Sanwo-Olu assents to VAT bill, 24hrs after passage by Lagos Assembly
Barely 24 hours after the state House of Assembly had passed the State VAT Bill, Lagos Governor, Babajide Sanwo-Olu, Friday, assented to the bill seeking to regulate collection of the value added tax.
The State Assembly had at its plenary on Thursday passed the VAT Bill into law after its third reading on the floor of the House, having been considered by the Committee on Finance as directed by the Speaker, Mudashiru Obasa, earlier Monday.
The VAT Bill and the anti-open grazing bill had both been cleared for passage and forwarded to the State Lagos Commissioner for Information and Strategy, Gbenga Omotoso, who confirmed the signing of the VAT act into law, said Gpvernor Sanwo-Olu signed the bill into law, Friday morning.
“The Governor signed the “bill for a law to impose and charge VAT on certain goods and services” at about 11. 45am today, after returning from an official trip to Abuja.
“By this act, the Bill has now become a Law,” said the commissioner.
It would be recalled that Lagos Assembly, Thursday, passed the state’s Value Added Tax (VAT) bill, as well as, the one prohibiting open grazing of livestock in the state, after both bills had scaled their second reading, earlier Monday.
The House had on Monday committed both bills to separate committees for consideration after their second reading.
The anti-open grazing bill known as ‘A bill for a law to Prohibit Open Cattle Grazing In Lagos State, the Trespass of Cattle Land And For Other Connected Purposes,’ was committed to the House Committee on Agriculture, while the value added tax bill, known as the ‘VAT Bill’ which also scaled its second reading during, same Monday Plenary, was committed to the Committee on Finance with the mandate to report back on Thursday.
During Thursday’s plenary, House Speaker, Mudashiru Obasa, directed the acting Clerk, Olalekan Onafeko, to transmit a clean copy to Governor Babajide Sanwo-Olu for assent.
The two bills were passed after unanimous votes by the lawmakers at the sitting where they were read the third time.

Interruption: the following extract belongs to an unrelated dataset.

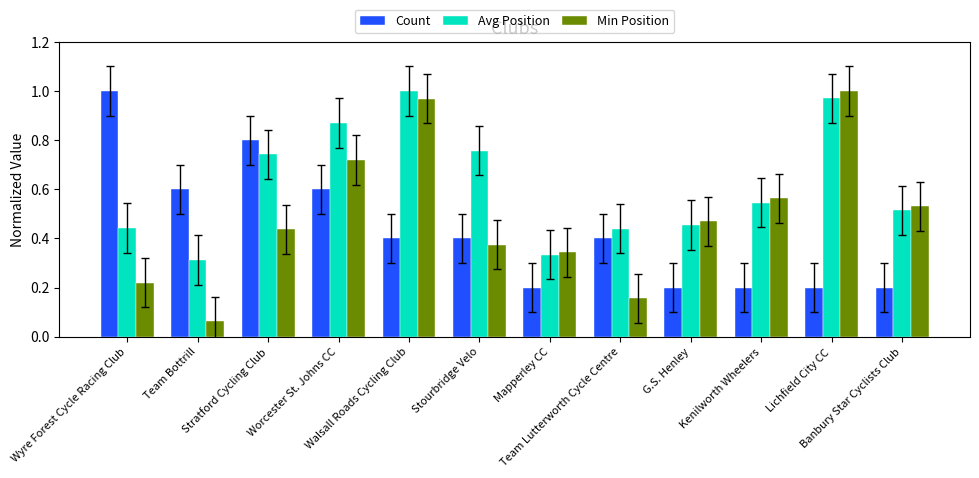

At how many categories does at least one series exceed 0?

12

On the VAT Bill, Speaker Obasa has noted last Monday that the proposed law would lead to ‘increase in revenue and increase in infrastructural development which is in line with fiscal federalism that we have been talking about.’
Obasa maintained that the VAT law when passed, would help the state meet challenges in its various sectors, while urging the state government to do everything legally possible to ensure the judgement of a Federal High Court, Port Harcourt, is sustained even up to the Supreme Court.
He lamented a situation where about N500 billion is being generated from Lagos State, while N300 billion is being generated from other southwest states and paltry amounts were disbursed to them in return.
When passed, Lagos will join Rivers as states in the federation with laws for collection and enforcement of the tax, which has been done by the Federal Inland Revenue Service (FIRS).
“It is an opportunity for us to emphasise again on the need for the consideration of true federalism,” Obasa stressed.